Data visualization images
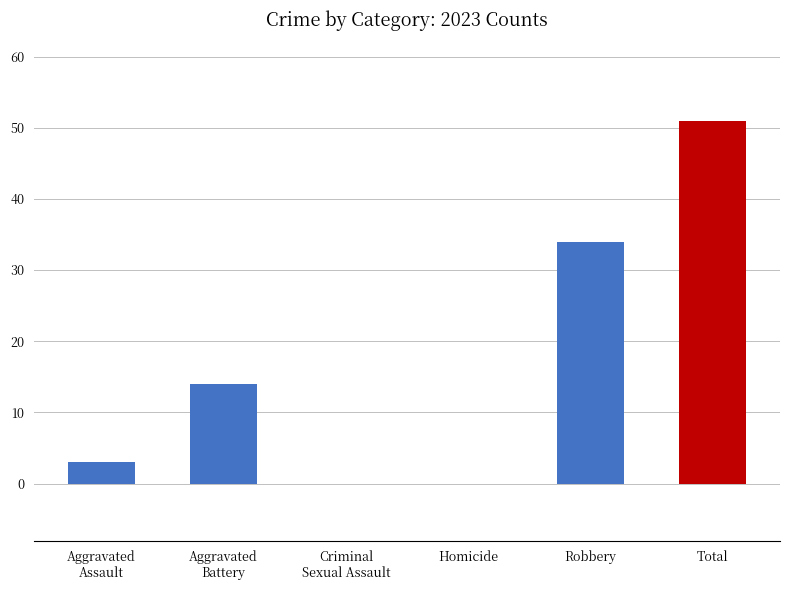

What is the sum of all values?

102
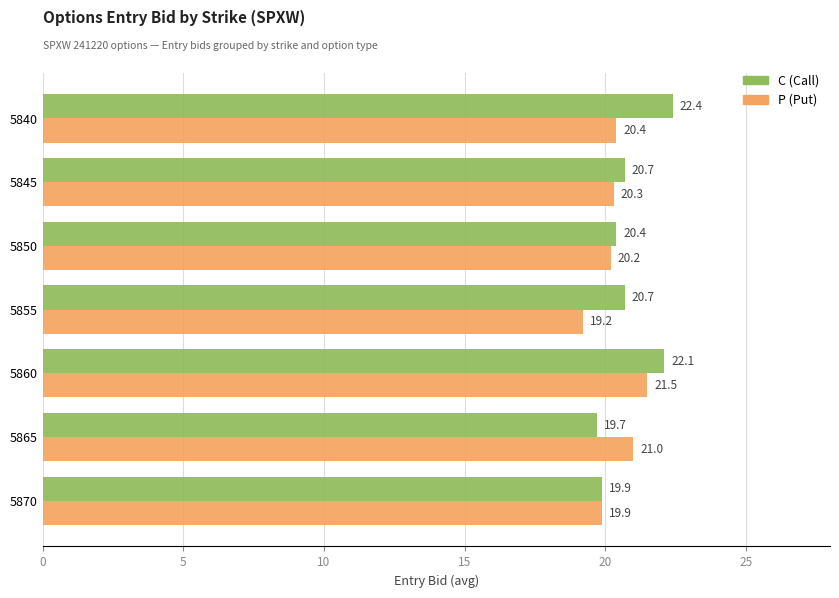

Read the C (Call) value at 5845.

20.7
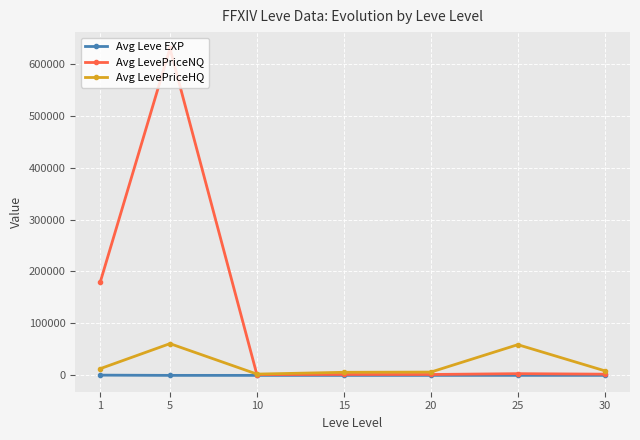

Where is the first local maximum for Avg LevePriceHQ?

5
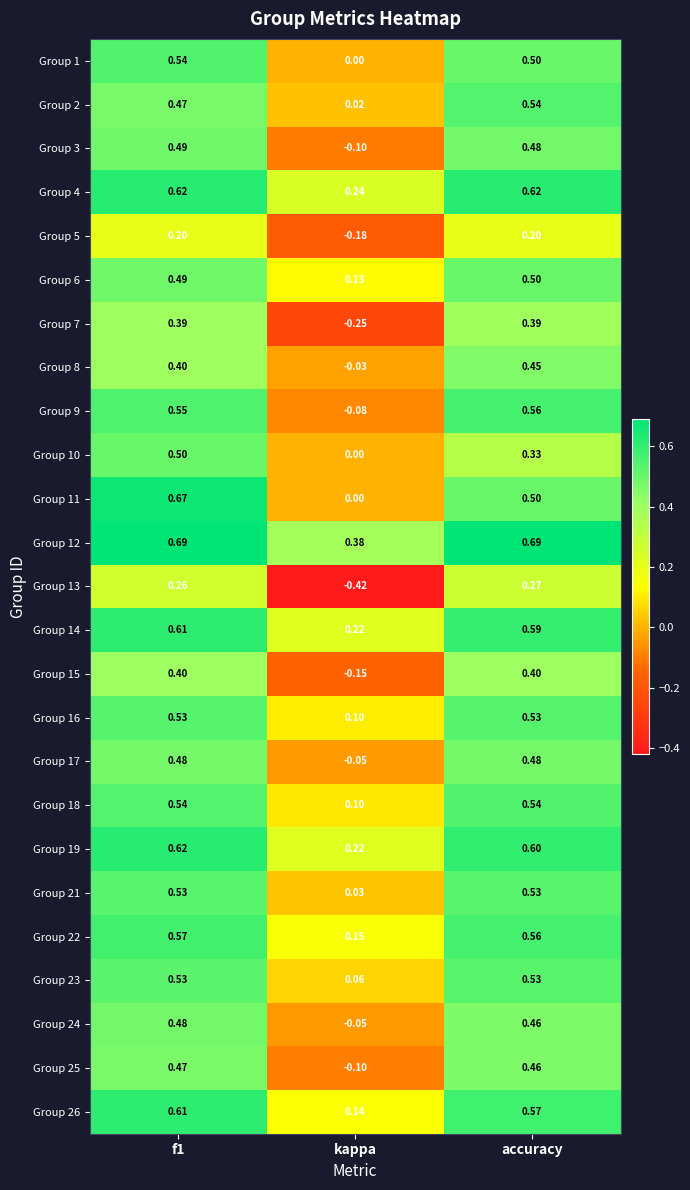

Which series has the widest spread of values?

Group 13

» WHAT NEEDS TO BE DONE
Reproduce every line of the listing above verbatim, omitting the pictures.

» EXERCISE RESPONSE
What is the sum of all values?

102

Read the C (Call) value at 5845.

20.7

Where is the first local maximum for Avg LevePriceHQ?

5

Which series has the widest spread of values?

Group 13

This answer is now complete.